When you reply, transcribe every line of the data below exactly.

INPUT DATA:
● ● ● ● ● ● ●

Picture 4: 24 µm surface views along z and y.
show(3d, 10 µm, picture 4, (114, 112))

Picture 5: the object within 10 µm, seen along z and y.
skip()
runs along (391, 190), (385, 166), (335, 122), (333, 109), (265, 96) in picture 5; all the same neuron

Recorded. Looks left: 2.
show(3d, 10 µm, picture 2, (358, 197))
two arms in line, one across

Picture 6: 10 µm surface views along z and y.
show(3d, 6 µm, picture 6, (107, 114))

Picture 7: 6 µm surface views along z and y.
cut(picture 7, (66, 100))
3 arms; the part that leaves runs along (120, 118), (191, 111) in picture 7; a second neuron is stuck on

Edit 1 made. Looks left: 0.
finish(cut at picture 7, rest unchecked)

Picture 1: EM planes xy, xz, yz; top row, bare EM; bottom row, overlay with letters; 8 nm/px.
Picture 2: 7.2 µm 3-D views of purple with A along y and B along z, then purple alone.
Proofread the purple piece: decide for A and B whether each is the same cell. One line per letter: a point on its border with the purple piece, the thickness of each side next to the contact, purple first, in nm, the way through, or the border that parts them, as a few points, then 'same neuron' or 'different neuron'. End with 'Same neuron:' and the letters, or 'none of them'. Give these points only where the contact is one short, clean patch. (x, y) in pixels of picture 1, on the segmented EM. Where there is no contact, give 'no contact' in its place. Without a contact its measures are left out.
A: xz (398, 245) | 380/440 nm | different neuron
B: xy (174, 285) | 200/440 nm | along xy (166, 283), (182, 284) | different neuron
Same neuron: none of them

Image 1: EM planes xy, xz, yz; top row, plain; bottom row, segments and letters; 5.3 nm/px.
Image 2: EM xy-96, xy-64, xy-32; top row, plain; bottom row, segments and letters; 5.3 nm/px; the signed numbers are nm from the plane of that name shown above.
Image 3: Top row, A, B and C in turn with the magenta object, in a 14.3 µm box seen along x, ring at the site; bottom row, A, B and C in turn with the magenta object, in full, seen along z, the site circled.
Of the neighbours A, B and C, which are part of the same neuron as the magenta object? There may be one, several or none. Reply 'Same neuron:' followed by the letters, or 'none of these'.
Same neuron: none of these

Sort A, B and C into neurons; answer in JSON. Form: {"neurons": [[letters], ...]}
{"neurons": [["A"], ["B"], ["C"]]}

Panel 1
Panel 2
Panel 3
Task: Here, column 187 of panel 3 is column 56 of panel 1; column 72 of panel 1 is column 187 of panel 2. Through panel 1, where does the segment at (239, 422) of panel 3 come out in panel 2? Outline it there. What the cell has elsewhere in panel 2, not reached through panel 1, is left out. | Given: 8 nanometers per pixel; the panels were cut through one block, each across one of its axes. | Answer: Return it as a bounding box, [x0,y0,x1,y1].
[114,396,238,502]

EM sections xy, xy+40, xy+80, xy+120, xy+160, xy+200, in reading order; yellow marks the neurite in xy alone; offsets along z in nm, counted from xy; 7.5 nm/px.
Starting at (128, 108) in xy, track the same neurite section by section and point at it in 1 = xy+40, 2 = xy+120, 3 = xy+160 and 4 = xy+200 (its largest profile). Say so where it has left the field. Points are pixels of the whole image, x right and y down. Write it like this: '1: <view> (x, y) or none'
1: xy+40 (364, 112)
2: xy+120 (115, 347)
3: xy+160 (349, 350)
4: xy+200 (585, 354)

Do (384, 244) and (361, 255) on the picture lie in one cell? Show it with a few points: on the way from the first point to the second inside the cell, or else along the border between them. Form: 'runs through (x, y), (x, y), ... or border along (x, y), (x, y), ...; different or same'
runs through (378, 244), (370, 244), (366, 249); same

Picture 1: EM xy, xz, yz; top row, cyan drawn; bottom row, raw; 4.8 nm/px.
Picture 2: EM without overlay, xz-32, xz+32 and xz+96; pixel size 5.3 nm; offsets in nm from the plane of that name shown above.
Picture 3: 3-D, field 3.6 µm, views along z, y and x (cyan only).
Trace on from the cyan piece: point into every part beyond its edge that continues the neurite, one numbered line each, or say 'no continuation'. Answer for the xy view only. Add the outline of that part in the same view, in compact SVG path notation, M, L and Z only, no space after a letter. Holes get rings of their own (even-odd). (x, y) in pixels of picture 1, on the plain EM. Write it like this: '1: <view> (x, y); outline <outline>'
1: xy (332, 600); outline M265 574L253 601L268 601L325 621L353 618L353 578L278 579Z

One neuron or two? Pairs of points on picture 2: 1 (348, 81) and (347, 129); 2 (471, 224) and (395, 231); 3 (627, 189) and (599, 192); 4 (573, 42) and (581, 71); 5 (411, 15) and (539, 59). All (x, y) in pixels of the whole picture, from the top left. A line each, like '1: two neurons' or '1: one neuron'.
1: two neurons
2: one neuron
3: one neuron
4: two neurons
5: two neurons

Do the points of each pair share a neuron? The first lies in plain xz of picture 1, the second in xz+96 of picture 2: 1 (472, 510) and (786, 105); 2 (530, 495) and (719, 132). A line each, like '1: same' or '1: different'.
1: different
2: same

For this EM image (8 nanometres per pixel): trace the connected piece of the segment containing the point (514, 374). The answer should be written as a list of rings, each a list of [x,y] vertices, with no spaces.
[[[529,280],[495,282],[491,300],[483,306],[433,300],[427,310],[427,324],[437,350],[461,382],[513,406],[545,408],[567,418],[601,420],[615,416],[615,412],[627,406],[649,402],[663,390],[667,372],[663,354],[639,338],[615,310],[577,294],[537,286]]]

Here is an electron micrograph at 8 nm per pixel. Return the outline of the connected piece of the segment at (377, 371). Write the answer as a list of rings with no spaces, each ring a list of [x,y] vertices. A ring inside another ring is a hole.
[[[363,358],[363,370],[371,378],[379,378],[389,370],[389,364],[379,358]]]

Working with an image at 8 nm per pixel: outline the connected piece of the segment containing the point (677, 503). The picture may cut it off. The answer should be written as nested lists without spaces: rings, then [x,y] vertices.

● ● ● ● ● ● ●

RESPONSE FOR THIS EXERCISE:
Picture 4: 24 µm surface views along z and y.
show(3d, 10 µm, picture 4, (114, 112))

Picture 5: the object within 10 µm, seen along z and y.
skip()
runs along (391, 190), (385, 166), (335, 122), (333, 109), (265, 96) in picture 5; all the same neuron

Recorded. Looks left: 2.
show(3d, 10 µm, picture 2, (358, 197))
two arms in line, one across

Picture 6: 10 µm surface views along z and y.
show(3d, 6 µm, picture 6, (107, 114))

Picture 7: 6 µm surface views along z and y.
cut(picture 7, (66, 100))
3 arms; the part that leaves runs along (120, 118), (191, 111) in picture 7; a second neuron is stuck on

Edit 1 made. Looks left: 0.
finish(cut at picture 7, rest unchecked)

Picture 1: EM planes xy, xz, yz; top row, bare EM; bottom row, overlay with letters; 8 nm/px.
Picture 2: 7.2 µm 3-D views of purple with A along y and B along z, then purple alone.
Proofread the purple piece: decide for A and B whether each is the same cell. One line per letter: a point on its border with the purple piece, the thickness of each side next to the contact, purple first, in nm, the way through, or the border that parts them, as a few points, then 'same neuron' or 'different neuron'. End with 'Same neuron:' and the letters, or 'none of them'. Give these points only where the contact is one short, clean patch. (x, y) in pixels of picture 1, on the segmented EM. Where there is no contact, give 'no contact' in its place. Without a contact its measures are left out.
A: xz (398, 245) | 380/440 nm | different neuron
B: xy (174, 285) | 200/440 nm | along xy (166, 283), (182, 284) | different neuron
Same neuron: none of them

Image 1: EM planes xy, xz, yz; top row, plain; bottom row, segments and letters; 5.3 nm/px.
Image 2: EM xy-96, xy-64, xy-32; top row, plain; bottom row, segments and letters; 5.3 nm/px; the signed numbers are nm from the plane of that name shown above.
Image 3: Top row, A, B and C in turn with the magenta object, in a 14.3 µm box seen along x, ring at the site; bottom row, A, B and C in turn with the magenta object, in full, seen along z, the site circled.
Of the neighbours A, B and C, which are part of the same neuron as the magenta object? There may be one, several or none. Reply 'Same neuron:' followed by the letters, or 'none of these'.
Same neuron: none of these

Sort A, B and C into neurons; answer in JSON. Form: {"neurons": [[letters], ...]}
{"neurons": [["A"], ["B"], ["C"]]}

Panel 1
Panel 2
Panel 3
Task: Here, column 187 of panel 3 is column 56 of panel 1; column 72 of panel 1 is column 187 of panel 2. Through panel 1, where does the segment at (239, 422) of panel 3 come out in panel 2? Outline it there. What the cell has elsewhere in panel 2, not reached through panel 1, is left out. | Given: 8 nanometers per pixel; the panels were cut through one block, each across one of its axes. | Answer: Return it as a bounding box, [x0,y0,x1,y1].
[114,396,238,502]

EM sections xy, xy+40, xy+80, xy+120, xy+160, xy+200, in reading order; yellow marks the neurite in xy alone; offsets along z in nm, counted from xy; 7.5 nm/px.
Starting at (128, 108) in xy, track the same neurite section by section and point at it in 1 = xy+40, 2 = xy+120, 3 = xy+160 and 4 = xy+200 (its largest profile). Say so where it has left the field. Points are pixels of the whole image, x right and y down. Write it like this: '1: <view> (x, y) or none'
1: xy+40 (364, 112)
2: xy+120 (115, 347)
3: xy+160 (349, 350)
4: xy+200 (585, 354)

Do (384, 244) and (361, 255) on the picture lie in one cell? Show it with a few points: on the way from the first point to the second inside the cell, or else along the border between them. Form: 'runs through (x, y), (x, y), ... or border along (x, y), (x, y), ...; different or same'
runs through (378, 244), (370, 244), (366, 249); same

Picture 1: EM xy, xz, yz; top row, cyan drawn; bottom row, raw; 4.8 nm/px.
Picture 2: EM without overlay, xz-32, xz+32 and xz+96; pixel size 5.3 nm; offsets in nm from the plane of that name shown above.
Picture 3: 3-D, field 3.6 µm, views along z, y and x (cyan only).
Trace on from the cyan piece: point into every part beyond its edge that continues the neurite, one numbered line each, or say 'no continuation'. Answer for the xy view only. Add the outline of that part in the same view, in compact SVG path notation, M, L and Z only, no space after a letter. Holes get rings of their own (even-odd). (x, y) in pixels of picture 1, on the plain EM. Write it like this: '1: <view> (x, y); outline <outline>'
1: xy (332, 600); outline M265 574L253 601L268 601L325 621L353 618L353 578L278 579Z

One neuron or two? Pairs of points on picture 2: 1 (348, 81) and (347, 129); 2 (471, 224) and (395, 231); 3 (627, 189) and (599, 192); 4 (573, 42) and (581, 71); 5 (411, 15) and (539, 59). All (x, y) in pixels of the whole picture, from the top left. A line each, like '1: two neurons' or '1: one neuron'.
1: two neurons
2: one neuron
3: one neuron
4: two neurons
5: two neurons

Do the points of each pair share a neuron? The first lies in plain xz of picture 1, the second in xz+96 of picture 2: 1 (472, 510) and (786, 105); 2 (530, 495) and (719, 132). A line each, like '1: same' or '1: different'.
1: different
2: same

For this EM image (8 nanometres per pixel): trace the connected piece of the segment containing the point (514, 374). The answer should be written as a list of rings, each a list of [x,y] vertices, with no spaces.
[[[529,280],[495,282],[491,300],[483,306],[433,300],[427,310],[427,324],[437,350],[461,382],[513,406],[545,408],[567,418],[601,420],[615,416],[615,412],[627,406],[649,402],[663,390],[667,372],[663,354],[639,338],[615,310],[577,294],[537,286]]]

Here is an electron micrograph at 8 nm per pixel. Return the outline of the connected piece of the segment at (377, 371). Write the answer as a list of rings with no spaces, each ring a list of [x,y] vertices. A ring inside another ring is a hole.
[[[363,358],[363,370],[371,378],[379,378],[389,370],[389,364],[379,358]]]

Working with an image at 8 nm per pixel: outline the connected piece of the segment containing the point (677, 503). The picture may cut it off. The answer should be written as nested lists without spaces: rings, then [x,y] vertices.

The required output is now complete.